A COUPLE whose family vehicle went on fire while being driven claims that their calls for a north Dublin garage to take responsibility have fallen on “deaf ears”.
Paul and Carol Jackson bought their new Opel Insignia in 2011 from the Opel dealership at Joe Duffy Motors, Dublin 11.
Two years later on June 14, the €25,000 car caught fire when Paul was driving with his child through Lusk. The Clonshaugh resident and his child escaped injury when a fellow motorist alerted him to the undercarriage being on fire.
His wife Carol said: “Paul immediately pulled over, got the two of them out of the car and within two to three minutes the car was ablaze and is now a complete and utter shell. Obviously Paul was in shock as the car he was driving two minutes [beforehand] was now up in flames.”
While Joe Duffy Motors Opel Dealership have stated that the incident is currently being investigated, Opel Ireland claims that an inspection they carried out has revealed no manufacturing defect.
According to Carol, the car had been serviced on May 31, just two weeks before the incident.
On the day of the fire, Carol said she contacted Joe Duffy Motor Group, who advised her it was a matter for her insurance.
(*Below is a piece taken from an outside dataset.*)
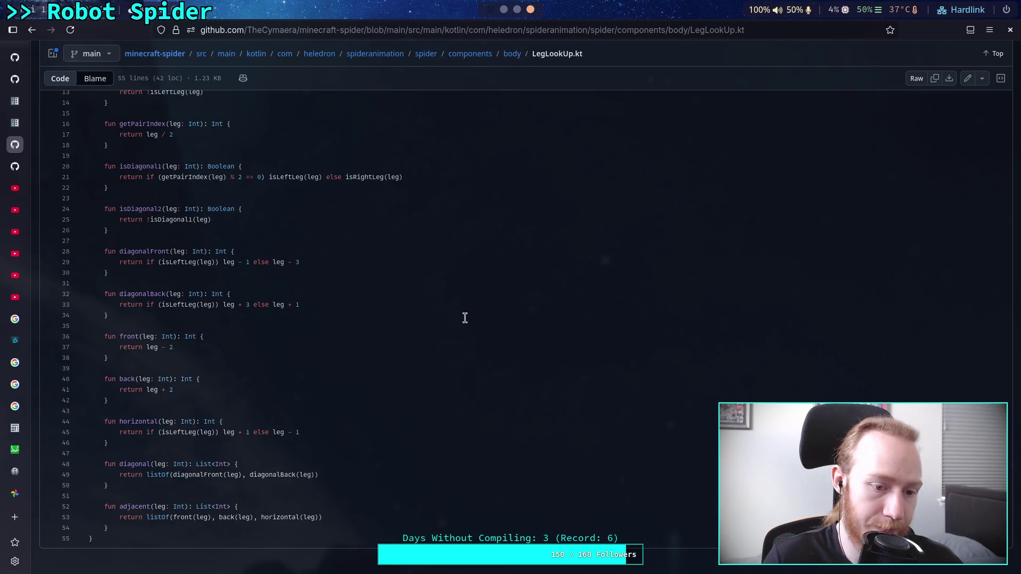
pyautogui.scroll(3, 464, 318)
pyautogui.scroll(-3, 526, 309)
“I was gobsmacked,” she said of the response as the car was still under warranty. “We have to expect that a new car with 30,000km on the clock is allowed to go ablaze and they offer nothing to you?”
Carol said she has sent numerous emails and registered letters to Joe Duffy Motors. Since contacting the motor group, she said she has received one email promising a phone call, but has yet to hear more.
She said: “We have been left for nearly four weeks with no car as we asked for a replacement car [from] Joe Duffy Motors and this went again on deaf ears.”
When contacted by the Gazette, a manager at Joe Duffy Motors said Carol’s information was “incorrect” and that the incident was currently being dealt with by the company. When asked if the company had responded to Carol’s request for a replacement car, the manager said: “This matter is under investigation and there are certain parties involved and it is unfair to say, until the matter is resolved, what the actual facts of this are.” The manager also stated that the motor group “would not refer” a customer on to an insurance company.
“Our company has been in operation for over 40 years and I know that we can’t speak on behalf of insurance companies,” she said.
When asked if the motor group had responded to the letters sent by the Jacksons, the manager said she was looking at a copy of the last correspondence. “I certainly would refute that the matter isn’t being dealt with. It certainly is.”
“The matter is being investigated fully and certainly no liability is being admitted because the nature of the fault has to be ascertained. There’s no evidence to suggest that the reason it went on fire was something to do with our company,” she added.
A spokesperson for Opel Ireland has said that the company takes vehicle fires (thermal incidents) “very seriously” and investigates each case thoroughly to determine the root cause, saying: “We work together with local authorities and insurance companies to investigate incidents and ensure the safety of our vehicles; this is of paramount importance to us.”
In relation to the Jackson’s Opel Insignia, Opel Ireland said a report was carried out by an Opel product evaluation engineer as well as an independent specialist from the customer’s insurance company.
“In both reports, no manufacturing defect was found with the vehicle.”
Referring to other thermal incidents with Opel Insignias in Ireland, the spokesperson said there was “no common theme linking these cases”.
“It is also confirmed that the circumstances of this particular case do not provide any evidence linking this to any previous incidents,” the company stated.
Another Opel (Vauxhall) Insignia was the subject of an investigation carried out by BBC Watchdog last year. In the report, the BBC television show looked at a similar incident to Carol and Paul’s, where a 2010 Insignia burst into flames while it was being driven in the UK. During the report it was revealed that the cause of the fire remained unknown.